It doesn’t matter how ‘insanely efficient’ they are. If your tasks need to use more than 8Gb of memory you are going to run out and start swapping to disk.
8gb worth of data is not heavy lifting for professional use.
It mostly just shows how crazy fast modern SSDs are that they can do swap duties with performance that is acceptable to many people. The SSD in my MacBook Pro can read/write at 5-6 GB/s. That means it can write out the whole 8 GB of memory of one of those smaller machines in under 2 seconds. As long as your current task fits in 8 GB and you’re fine waiting 2 seconds to switch between apps…

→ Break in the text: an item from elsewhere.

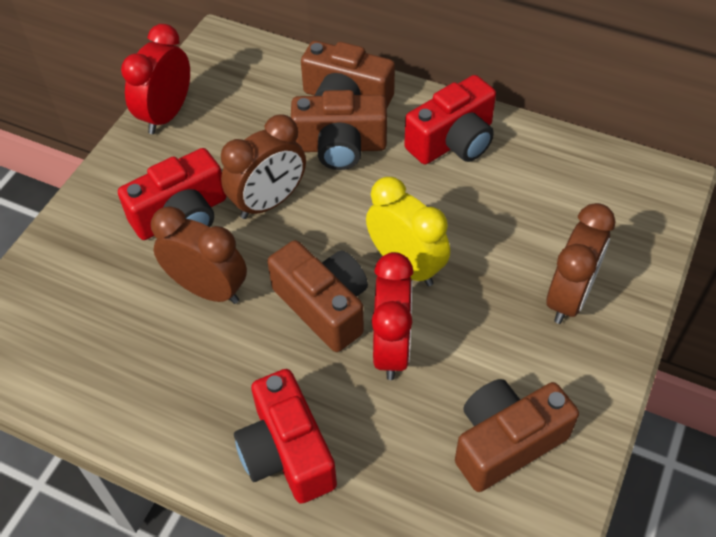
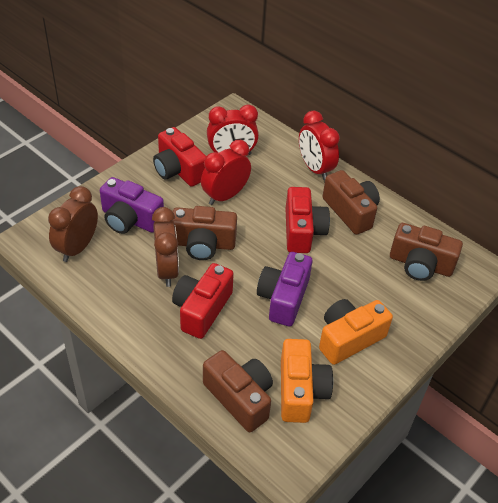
brown clock: 3 -> 2
orange camera: 0 -> 2
purple camera: 0 -> 2
red clock: 2 -> 3
yellow clock: 1 -> 0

It doesn’t matter how ‘insanely efficient’ they are. If your tasks need to use more than 8Gb of memory you are going to run out and start swapping to disk.
8gb worth of data is not heavy lifting for professional use.
…And yet…?
My point is that while of course more is better, 8 sufficed for me…a professional, doing demanding…professional…work.
Sufficed is not an objective term but still is not a favorable term especially for machines that cost that much.
Your original point was that apple’s cpu are somehow more ‘efficient’ with ram. That’s misinformation to put it kindly.
It mostly just shows how crazy fast modern SSDs are that they can do swap duties with performance that is acceptable to many people. The SSD in my MacBook Pro can read/write at 5-6 GB/s. That means it can write out the whole 8 GB of memory of one of those smaller machines in under 2 seconds. As long as your current task fits in 8 GB and you’re fine waiting 2 seconds to switch between apps…
Yes if you don’t run out of ram you won’t face ram performance issues…
I wouldn’t be ok waiting 2 seconds to switch between apps on something the price of Mac laptop, even the cheapest m1.